Your reply should be the records below, duplicated exactly, with any picture removed.

■ Data for analysis:
------------------------------------------------

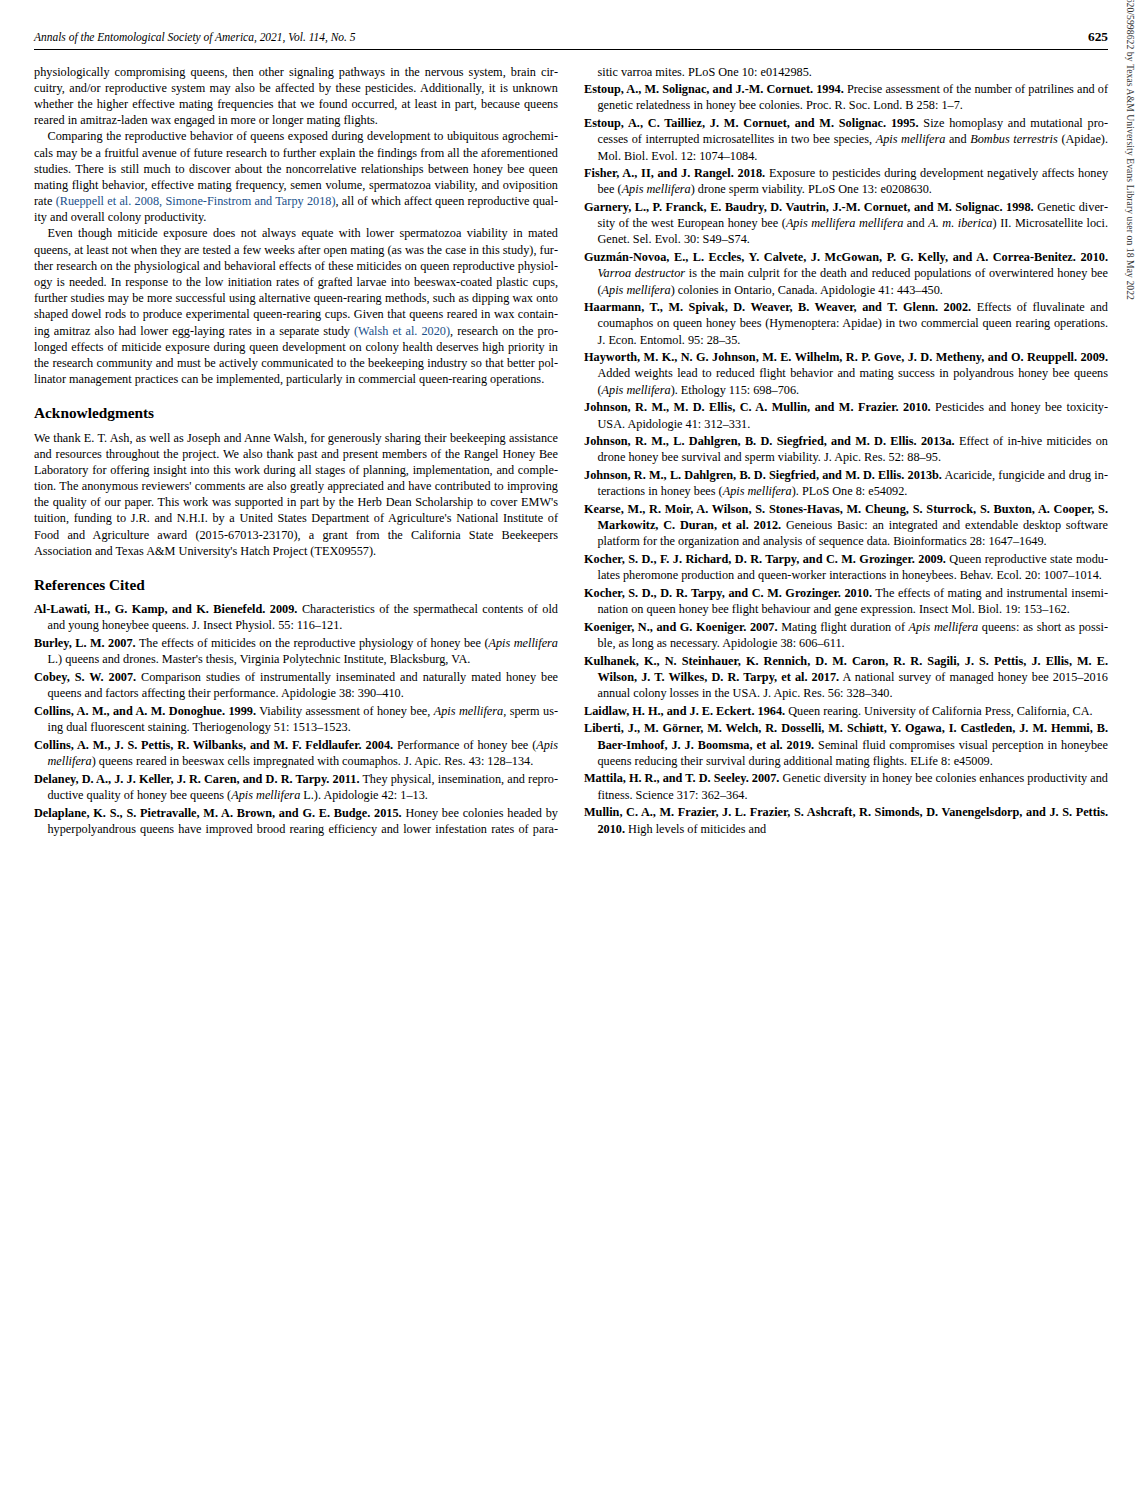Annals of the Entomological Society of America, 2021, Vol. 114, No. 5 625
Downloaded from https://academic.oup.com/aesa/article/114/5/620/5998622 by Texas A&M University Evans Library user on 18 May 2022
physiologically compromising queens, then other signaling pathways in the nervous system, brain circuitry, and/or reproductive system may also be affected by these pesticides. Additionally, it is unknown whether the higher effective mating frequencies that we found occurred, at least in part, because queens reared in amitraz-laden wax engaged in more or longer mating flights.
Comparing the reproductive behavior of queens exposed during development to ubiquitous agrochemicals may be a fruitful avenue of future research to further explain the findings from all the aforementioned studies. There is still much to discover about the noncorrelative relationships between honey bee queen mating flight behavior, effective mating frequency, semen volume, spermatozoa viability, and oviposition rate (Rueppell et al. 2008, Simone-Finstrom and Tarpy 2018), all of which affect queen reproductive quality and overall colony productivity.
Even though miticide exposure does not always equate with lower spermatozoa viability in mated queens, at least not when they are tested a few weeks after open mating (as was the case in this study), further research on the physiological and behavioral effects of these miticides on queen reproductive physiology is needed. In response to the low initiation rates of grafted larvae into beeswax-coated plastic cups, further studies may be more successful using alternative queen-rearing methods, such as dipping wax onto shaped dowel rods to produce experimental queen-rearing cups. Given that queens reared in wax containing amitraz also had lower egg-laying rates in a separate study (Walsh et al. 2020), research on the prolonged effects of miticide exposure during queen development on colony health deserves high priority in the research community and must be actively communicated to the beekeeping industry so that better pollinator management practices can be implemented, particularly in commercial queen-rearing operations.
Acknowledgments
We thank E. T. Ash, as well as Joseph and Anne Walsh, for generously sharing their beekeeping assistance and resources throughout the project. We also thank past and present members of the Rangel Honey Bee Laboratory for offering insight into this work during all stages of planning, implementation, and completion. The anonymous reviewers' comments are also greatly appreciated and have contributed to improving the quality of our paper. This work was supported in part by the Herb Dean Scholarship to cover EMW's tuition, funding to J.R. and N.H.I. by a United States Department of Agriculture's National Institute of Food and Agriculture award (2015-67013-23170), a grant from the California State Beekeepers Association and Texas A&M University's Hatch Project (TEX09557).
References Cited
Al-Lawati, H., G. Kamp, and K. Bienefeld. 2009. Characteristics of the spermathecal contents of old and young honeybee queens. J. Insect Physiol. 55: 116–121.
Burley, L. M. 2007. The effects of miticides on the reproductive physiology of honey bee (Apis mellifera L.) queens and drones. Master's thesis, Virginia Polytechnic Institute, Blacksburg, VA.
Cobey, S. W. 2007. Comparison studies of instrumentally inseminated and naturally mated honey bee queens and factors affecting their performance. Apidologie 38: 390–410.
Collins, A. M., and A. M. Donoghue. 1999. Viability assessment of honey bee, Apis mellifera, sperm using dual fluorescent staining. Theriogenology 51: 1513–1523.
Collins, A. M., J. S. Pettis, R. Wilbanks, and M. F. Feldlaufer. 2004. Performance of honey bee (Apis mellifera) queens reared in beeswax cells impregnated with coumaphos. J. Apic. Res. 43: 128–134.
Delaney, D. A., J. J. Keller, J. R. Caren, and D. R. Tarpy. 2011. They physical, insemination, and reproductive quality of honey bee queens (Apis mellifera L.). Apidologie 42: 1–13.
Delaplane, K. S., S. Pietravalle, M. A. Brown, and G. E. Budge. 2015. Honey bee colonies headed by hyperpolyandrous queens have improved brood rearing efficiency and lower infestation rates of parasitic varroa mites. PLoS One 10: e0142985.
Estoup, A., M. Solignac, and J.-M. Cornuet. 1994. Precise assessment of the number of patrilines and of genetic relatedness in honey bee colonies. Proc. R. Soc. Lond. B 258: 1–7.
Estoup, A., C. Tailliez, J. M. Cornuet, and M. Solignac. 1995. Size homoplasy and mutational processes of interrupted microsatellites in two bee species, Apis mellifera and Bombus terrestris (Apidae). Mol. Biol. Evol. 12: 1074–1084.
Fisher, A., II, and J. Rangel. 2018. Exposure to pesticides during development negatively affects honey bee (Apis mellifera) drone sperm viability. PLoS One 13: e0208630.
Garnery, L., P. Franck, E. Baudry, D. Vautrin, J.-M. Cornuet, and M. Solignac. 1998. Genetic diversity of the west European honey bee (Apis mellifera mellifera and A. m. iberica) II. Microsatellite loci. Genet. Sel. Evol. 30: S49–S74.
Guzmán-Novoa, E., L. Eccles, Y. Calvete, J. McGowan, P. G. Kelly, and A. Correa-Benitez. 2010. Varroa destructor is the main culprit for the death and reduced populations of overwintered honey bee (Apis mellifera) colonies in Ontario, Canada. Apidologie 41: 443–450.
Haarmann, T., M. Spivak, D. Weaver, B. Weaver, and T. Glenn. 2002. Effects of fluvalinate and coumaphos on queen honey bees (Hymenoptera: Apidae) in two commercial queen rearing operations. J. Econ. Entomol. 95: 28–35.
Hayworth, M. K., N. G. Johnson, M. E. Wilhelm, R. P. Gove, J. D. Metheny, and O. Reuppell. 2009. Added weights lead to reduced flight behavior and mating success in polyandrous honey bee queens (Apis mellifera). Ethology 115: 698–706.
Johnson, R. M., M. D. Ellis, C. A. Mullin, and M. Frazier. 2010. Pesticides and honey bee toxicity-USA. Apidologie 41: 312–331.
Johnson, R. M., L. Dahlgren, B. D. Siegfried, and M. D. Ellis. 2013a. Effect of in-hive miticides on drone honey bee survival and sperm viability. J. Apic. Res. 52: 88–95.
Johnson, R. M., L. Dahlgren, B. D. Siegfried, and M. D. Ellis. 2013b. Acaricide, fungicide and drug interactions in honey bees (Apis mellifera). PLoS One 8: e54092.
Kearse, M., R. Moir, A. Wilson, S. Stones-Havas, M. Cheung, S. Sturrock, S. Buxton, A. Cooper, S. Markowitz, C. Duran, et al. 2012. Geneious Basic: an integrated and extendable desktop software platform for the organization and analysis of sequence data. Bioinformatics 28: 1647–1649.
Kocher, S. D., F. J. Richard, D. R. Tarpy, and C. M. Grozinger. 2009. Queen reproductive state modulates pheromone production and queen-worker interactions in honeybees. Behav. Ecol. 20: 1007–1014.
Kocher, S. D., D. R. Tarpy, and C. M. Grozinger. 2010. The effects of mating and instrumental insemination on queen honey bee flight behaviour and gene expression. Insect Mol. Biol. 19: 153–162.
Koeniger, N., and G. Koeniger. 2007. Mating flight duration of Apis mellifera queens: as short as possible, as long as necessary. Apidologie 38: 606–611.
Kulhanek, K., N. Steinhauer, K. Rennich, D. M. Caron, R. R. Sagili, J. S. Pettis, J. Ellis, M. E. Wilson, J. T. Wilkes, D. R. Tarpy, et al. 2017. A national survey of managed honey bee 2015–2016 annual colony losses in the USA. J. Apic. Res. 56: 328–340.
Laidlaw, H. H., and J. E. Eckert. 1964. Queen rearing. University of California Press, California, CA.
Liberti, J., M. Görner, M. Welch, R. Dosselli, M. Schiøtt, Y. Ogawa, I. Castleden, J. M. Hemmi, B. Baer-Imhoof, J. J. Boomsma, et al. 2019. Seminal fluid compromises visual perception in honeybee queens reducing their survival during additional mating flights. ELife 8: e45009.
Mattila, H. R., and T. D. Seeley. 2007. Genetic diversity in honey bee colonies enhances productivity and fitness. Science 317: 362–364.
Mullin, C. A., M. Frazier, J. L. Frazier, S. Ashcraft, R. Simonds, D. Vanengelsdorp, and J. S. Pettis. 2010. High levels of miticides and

------------------------------------------------

■ Task answer:
Annals of the Entomological Society of America, 2021, Vol. 114, No. 5 625
Downloaded from https://academic.oup.com/aesa/article/114/5/620/5998622 by Texas A&M University Evans Library user on 18 May 2022
physiologically compromising queens, then other signaling pathways in the nervous system, brain circuitry, and/or reproductive system may also be affected by these pesticides. Additionally, it is unknown whether the higher effective mating frequencies that we found occurred, at least in part, because queens reared in amitraz-laden wax engaged in more or longer mating flights.
Comparing the reproductive behavior of queens exposed during development to ubiquitous agrochemicals may be a fruitful avenue of future research to further explain the findings from all the aforementioned studies. There is still much to discover about the noncorrelative relationships between honey bee queen mating flight behavior, effective mating frequency, semen volume, spermatozoa viability, and oviposition rate (Rueppell et al. 2008, Simone-Finstrom and Tarpy 2018), all of which affect queen reproductive quality and overall colony productivity.
Even though miticide exposure does not always equate with lower spermatozoa viability in mated queens, at least not when they are tested a few weeks after open mating (as was the case in this study), further research on the physiological and behavioral effects of these miticides on queen reproductive physiology is needed. In response to the low initiation rates of grafted larvae into beeswax-coated plastic cups, further studies may be more successful using alternative queen-rearing methods, such as dipping wax onto shaped dowel rods to produce experimental queen-rearing cups. Given that queens reared in wax containing amitraz also had lower egg-laying rates in a separate study (Walsh et al. 2020), research on the prolonged effects of miticide exposure during queen development on colony health deserves high priority in the research community and must be actively communicated to the beekeeping industry so that better pollinator management practices can be implemented, particularly in commercial queen-rearing operations.
Acknowledgments
We thank E. T. Ash, as well as Joseph and Anne Walsh, for generously sharing their beekeeping assistance and resources throughout the project. We also thank past and present members of the Rangel Honey Bee Laboratory for offering insight into this work during all stages of planning, implementation, and completion. The anonymous reviewers' comments are also greatly appreciated and have contributed to improving the quality of our paper. This work was supported in part by the Herb Dean Scholarship to cover EMW's tuition, funding to J.R. and N.H.I. by a United States Department of Agriculture's National Institute of Food and Agriculture award (2015-67013-23170), a grant from the California State Beekeepers Association and Texas A&M University's Hatch Project (TEX09557).
References Cited
Al-Lawati, H., G. Kamp, and K. Bienefeld. 2009. Characteristics of the spermathecal contents of old and young honeybee queens. J. Insect Physiol. 55: 116–121.
Burley, L. M. 2007. The effects of miticides on the reproductive physiology of honey bee (Apis mellifera L.) queens and drones. Master's thesis, Virginia Polytechnic Institute, Blacksburg, VA.
Cobey, S. W. 2007. Comparison studies of instrumentally inseminated and naturally mated honey bee queens and factors affecting their performance. Apidologie 38: 390–410.
Collins, A. M., and A. M. Donoghue. 1999. Viability assessment of honey bee, Apis mellifera, sperm using dual fluorescent staining. Theriogenology 51: 1513–1523.
Collins, A. M., J. S. Pettis, R. Wilbanks, and M. F. Feldlaufer. 2004. Performance of honey bee (Apis mellifera) queens reared in beeswax cells impregnated with coumaphos. J. Apic. Res. 43: 128–134.
Delaney, D. A., J. J. Keller, J. R. Caren, and D. R. Tarpy. 2011. They physical, insemination, and reproductive quality of honey bee queens (Apis mellifera L.). Apidologie 42: 1–13.
Delaplane, K. S., S. Pietravalle, M. A. Brown, and G. E. Budge. 2015. Honey bee colonies headed by hyperpolyandrous queens have improved brood rearing efficiency and lower infestation rates of parasitic varroa mites. PLoS One 10: e0142985.
Estoup, A., M. Solignac, and J.-M. Cornuet. 1994. Precise assessment of the number of patrilines and of genetic relatedness in honey bee colonies. Proc. R. Soc. Lond. B 258: 1–7.
Estoup, A., C. Tailliez, J. M. Cornuet, and M. Solignac. 1995. Size homoplasy and mutational processes of interrupted microsatellites in two bee species, Apis mellifera and Bombus terrestris (Apidae). Mol. Biol. Evol. 12: 1074–1084.
Fisher, A., II, and J. Rangel. 2018. Exposure to pesticides during development negatively affects honey bee (Apis mellifera) drone sperm viability. PLoS One 13: e0208630.
Garnery, L., P. Franck, E. Baudry, D. Vautrin, J.-M. Cornuet, and M. Solignac. 1998. Genetic diversity of the west European honey bee (Apis mellifera mellifera and A. m. iberica) II. Microsatellite loci. Genet. Sel. Evol. 30: S49–S74.
Guzmán-Novoa, E., L. Eccles, Y. Calvete, J. McGowan, P. G. Kelly, and A. Correa-Benitez. 2010. Varroa destructor is the main culprit for the death and reduced populations of overwintered honey bee (Apis mellifera) colonies in Ontario, Canada. Apidologie 41: 443–450.
Haarmann, T., M. Spivak, D. Weaver, B. Weaver, and T. Glenn. 2002. Effects of fluvalinate and coumaphos on queen honey bees (Hymenoptera: Apidae) in two commercial queen rearing operations. J. Econ. Entomol. 95: 28–35.
Hayworth, M. K., N. G. Johnson, M. E. Wilhelm, R. P. Gove, J. D. Metheny, and O. Reuppell. 2009. Added weights lead to reduced flight behavior and mating success in polyandrous honey bee queens (Apis mellifera). Ethology 115: 698–706.
Johnson, R. M., M. D. Ellis, C. A. Mullin, and M. Frazier. 2010. Pesticides and honey bee toxicity-USA. Apidologie 41: 312–331.
Johnson, R. M., L. Dahlgren, B. D. Siegfried, and M. D. Ellis. 2013a. Effect of in-hive miticides on drone honey bee survival and sperm viability. J. Apic. Res. 52: 88–95.
Johnson, R. M., L. Dahlgren, B. D. Siegfried, and M. D. Ellis. 2013b. Acaricide, fungicide and drug interactions in honey bees (Apis mellifera). PLoS One 8: e54092.
Kearse, M., R. Moir, A. Wilson, S. Stones-Havas, M. Cheung, S. Sturrock, S. Buxton, A. Cooper, S. Markowitz, C. Duran, et al. 2012. Geneious Basic: an integrated and extendable desktop software platform for the organization and analysis of sequence data. Bioinformatics 28: 1647–1649.
Kocher, S. D., F. J. Richard, D. R. Tarpy, and C. M. Grozinger. 2009. Queen reproductive state modulates pheromone production and queen-worker interactions in honeybees. Behav. Ecol. 20: 1007–1014.
Kocher, S. D., D. R. Tarpy, and C. M. Grozinger. 2010. The effects of mating and instrumental insemination on queen honey bee flight behaviour and gene expression. Insect Mol. Biol. 19: 153–162.
Koeniger, N., and G. Koeniger. 2007. Mating flight duration of Apis mellifera queens: as short as possible, as long as necessary. Apidologie 38: 606–611.
Kulhanek, K., N. Steinhauer, K. Rennich, D. M. Caron, R. R. Sagili, J. S. Pettis, J. Ellis, M. E. Wilson, J. T. Wilkes, D. R. Tarpy, et al. 2017. A national survey of managed honey bee 2015–2016 annual colony losses in the USA. J. Apic. Res. 56: 328–340.
Laidlaw, H. H., and J. E. Eckert. 1964. Queen rearing. University of California Press, California, CA.
Liberti, J., M. Görner, M. Welch, R. Dosselli, M. Schiøtt, Y. Ogawa, I. Castleden, J. M. Hemmi, B. Baer-Imhoof, J. J. Boomsma, et al. 2019. Seminal fluid compromises visual perception in honeybee queens reducing their survival during additional mating flights. ELife 8: e45009.
Mattila, H. R., and T. D. Seeley. 2007. Genetic diversity in honey bee colonies enhances productivity and fitness. Science 317: 362–364.
Mullin, C. A., M. Frazier, J. L. Frazier, S. Ashcraft, R. Simonds, D. Vanengelsdorp, and J. S. Pettis. 2010. High levels of miticides and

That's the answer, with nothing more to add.